Building trust and being trustworthy as a young person with wealth

During these chaotic times I find myself going back to and looking for the people, organizations, and spiritual guidance that I trust.

I also think of adrienne maree brown’s reminder to move at the speed of trust”, and know that trust is one of our most precious resources in organizing. “Trust” is also a word we imbue with much weight and meaning but means very different things to different people. As we navigate power and systems of oppression both within organizations and movements for justice and externally in the world, building and maintaining trust feels more important than ever. 

And yet I’ve found myself in tense conversations about broken trust without shared language or understanding of what that means. That’s why I found it so helpful when at a recent staff retreat our facilitator, Krystal Portalatin, shared the following tool around the 4 Distinctions of Trust:

SINCERITY – is the assessment that you are honest, that you say what you mean and mean what you say; you can be believed and taken seriously. It also means when you express an opinion it is valid, useful, and is backed up by sound thinking and evidence. Finally, it means that your actions will align with your words.

RELIABILITY – is the assessment that you meet the commitments you make, that you keep your promises.

COMPETENCE – is the assessment that you have the ability to do what you are doing or propose to do. In the workplace this usually means the other person believes you have the requisite capacity, skill, knowledge, and resources to do a particular task or job.

CARE – is the assessment that you have the other person’s interests in mind as well as your own when you make decisions and take actions.
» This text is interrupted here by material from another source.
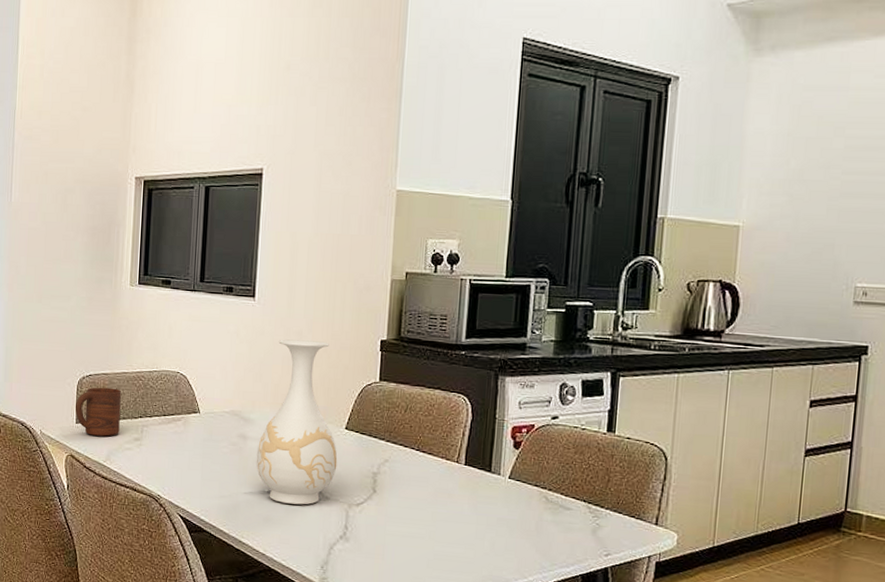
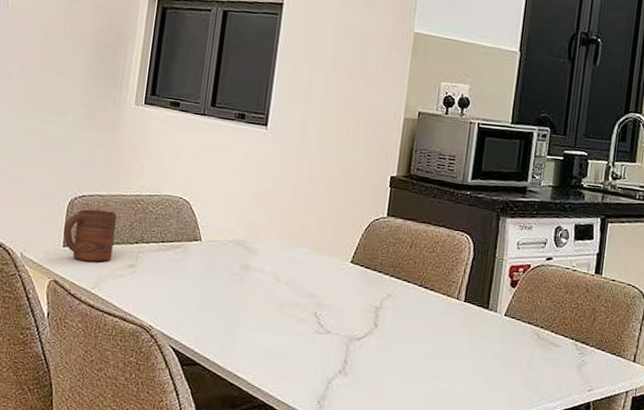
vase: present [256,339,338,505] -> none [257,170,342,339]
Of the four assessments of trustworthiness, care is in some ways the most important for building lasting trust. When people believe you are only concerned with your self-interest and don’t consider their interests as well, they may trust your sincerity, reliability and competence, but they will tend to limit their trust of you to specific situations or transactions. On the other hand, when people believe you hold their interest in mind, they will extend their trust more broadly to you.

I found this tool helpful for explaining why there have been times when I thought I was building trust with someone but they didn’t experience me as trustworthy, and it’s often because we were speaking different “trust languages”. For example, my partner Megan highly values reliability and follow through, and early in our relationship even though I showed her lots of care and sincerity (my trust languages), I was flaky in some of my commitments (not calling when I said I would, being late for date night), and needed to up my reliability to fully gain her trust.
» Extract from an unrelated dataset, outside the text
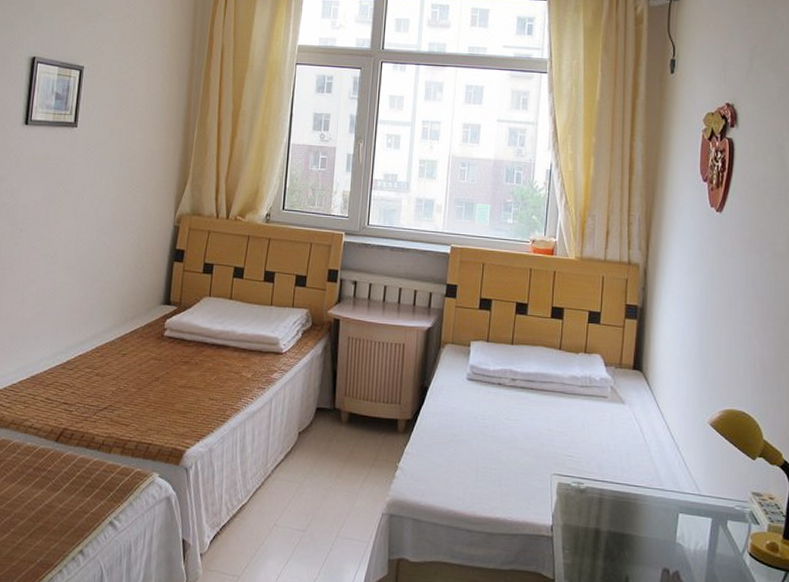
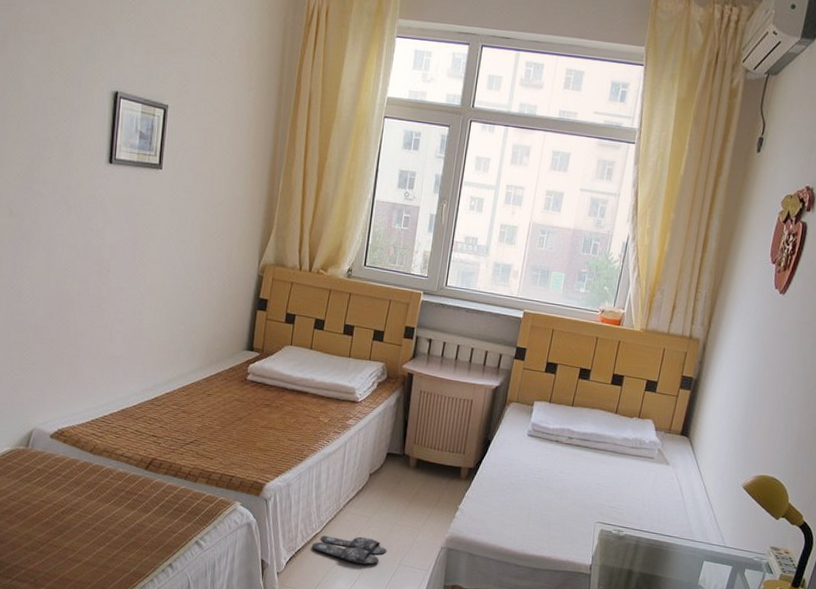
slippers: none [238,506,322,539] -> present [312,535,387,565]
…much of my perceived trustworthiness is informed by my class privilege I can have a degree of entitlement around trust, and expect to be treated with care and as a competent person right off the bat.
I have also been reflecting on how important it is to apply an anti-oppression and anti-classism lens to these trust distinctions. As someone raised upper class who attended some of the most well-funded public schools in the state of North Carolina, I experienced teachers and adults as generally demonstrating care for me, taking my interests into account when they made decisions. I also have been treated as someone with a high degree of competence because of my higher education and my class socialization – being “well spoken”, taught upper class manners, and having access to unpaid internships and other professional development meant that I’ve been given significant leadership responsibilities before having to prove myself through experience.  
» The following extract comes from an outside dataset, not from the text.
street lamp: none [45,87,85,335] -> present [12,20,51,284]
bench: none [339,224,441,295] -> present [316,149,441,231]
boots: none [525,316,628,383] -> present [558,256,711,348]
Because much of my perceived trustworthiness is informed by my class privilege I can have a degree of entitlement around trust, and expect to be treated with care and as a competent person right off the bat. I have also found myself expecting to be trusted without earning trust first, especially when it comes to being reliable, and I see this particular dynamic come up a lot in my cross-class relationships. I’ve also been in cross-class relationships where I unknowingly demanded a disproportionate amount of care and emotional labor from the other person. 

By applying an anti-classism lens to these trust distinctions I can be mindful of and accountable for my class privilege patterns and actively practice ways to earn trust across class. What’s your “trust language”? How has it been informed by your class background? How can you use this framework to strengthen and build trust in cross-class relationships?  Let us know in the comments!